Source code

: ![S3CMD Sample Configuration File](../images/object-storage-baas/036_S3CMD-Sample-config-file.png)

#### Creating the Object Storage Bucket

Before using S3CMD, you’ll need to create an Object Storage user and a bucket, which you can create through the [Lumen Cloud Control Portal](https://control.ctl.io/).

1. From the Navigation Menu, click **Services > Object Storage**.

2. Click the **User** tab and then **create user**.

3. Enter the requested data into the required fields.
————————
◆ **TASK TO COMPLETE**: Write the listing out again, exactly as shown above.

◆ **COMPLETED EXERCISE**:
Source code

: ![S3CMD Sample Configuration File](../images/object-storage-baas/036_S3CMD-Sample-config-file.png)

#### Creating the Object Storage Bucket

Before using S3CMD, you’ll need to create an Object Storage user and a bucket, which you can create through the [Lumen Cloud Control Portal](https://control.ctl.io/).

1. From the Navigation Menu, click **Services > Object Storage**.

2. Click the **User** tab and then **create user**.

3. Enter the requested data into the required fields.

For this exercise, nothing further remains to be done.